ZX Typer

This file is part of Timex Sinclair Public Domain Library Tape 1002 . Download the collection to get this file.
Developer(s): Ryan Gray
Date: 198x
Type: Program
Platform(s): TS 1000
Tags: Banner

This program renders user-input text as large block-graphic characters, three display rows tall, using the ZX Spectrum’s block graphics (chars 128–143). After accepting a string via INPUT, it iterates through each character, dispatches to a subroutine via the computed GOSUB formula (CODE A$(A)-25)*100, and draws the corresponding block-graphic glyph at position (X,Y) on screen. Characters are laid out in a grid of 3-row-high cells, advancing Y by 3 each step and wrapping to the next row (incrementing X by 3) after every 10 characters. The program covers letters and digits, with each glyph defined by three PRINT AT statements using block graphics to approximate each character’s shape.


Program Analysis

Program Structure

The program is organised into three logical areas:

  1. Initialisation and input (lines 10–93): REMs serve as a title banner (displaying “ZX-TYPER” in inverse video). Lines 20–24 initialise cursor positions and accept a string, capping its length at 70 characters.
  2. Main loop (lines 30–93): Iterates over each character of the input string, skips spaces and low punctuation, computes a subroutine address, draws the glyph, and advances the layout cursor.
  3. Glyph subroutines (lines 200–3803): Each subroutine draws a single block-graphic character using three PRINT AT statements, then RETURNs. Subroutine numbers are multiples of 100, and the dispatch formula maps ASCII codes directly to them.

Dispatch Mechanism

The key idiom is at line 60:

GOSUB (CODE A$(A)-25)*100

This translates a character’s ASCII code into a subroutine line number. For example, the space character (ASCII 32) gives (32−25)×100 = 700, which is the subroutine for the letter corresponding to that slot. The mapping is:

CharacterASCIIFormula resultSubroutine
!33800line 800
34900line 900
0–948–572300–3200lines 2300–3200
A–Z65–904000–6500(not all present)

In practice, examining the subroutines present (200 through 3803), the covered range maps to punctuation and digits. The letter subroutines starting at line 200 correspond to the . character (ASCII 46, giving (46−25)×100 = 2100), and so on. The actual character set rendered covers roughly . through Z in ASCII order, one subroutine per character.

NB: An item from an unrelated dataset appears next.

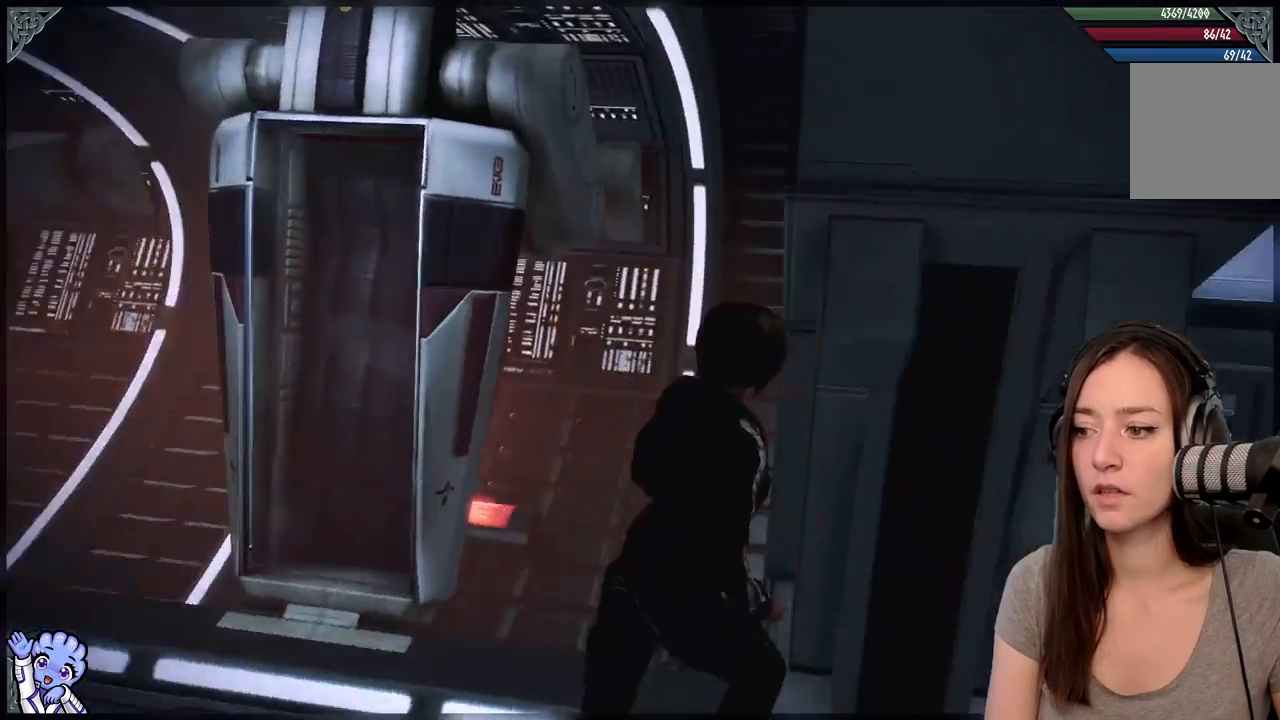
{"buttons": [], "left_stick": "center", "right_stick": "right", "events": [[433, "right_stick", "right"], [500, "left_stick", "center"]]}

Layout and Cursor Management

Two variables, X and Y, track the current glyph position on screen. Each glyph occupies a 3×3 block-graphics cell. After drawing each character, Y is incremented by 3 (line 70). When Y reaches 30 — the right edge of the 32-column display at this granularity — it wraps to 0 and X advances by 3 (lines 80–83), moving down to the next row of glyphs. This allows up to 10 glyphs per row and multiple rows.

Input Filtering

Lines 40 and 50 handle character filtering:

  • Line 40 skips space characters entirely (GOTO 70 advances Y without drawing).
  • Line 50 skips any character with ASCII code below . (46) but above space (32) — i.e., punctuation characters ! through - — by executing NEXT A directly, skipping both the GOSUB and the Y-advance. This means those characters are silently ignored rather than advancing the cursor.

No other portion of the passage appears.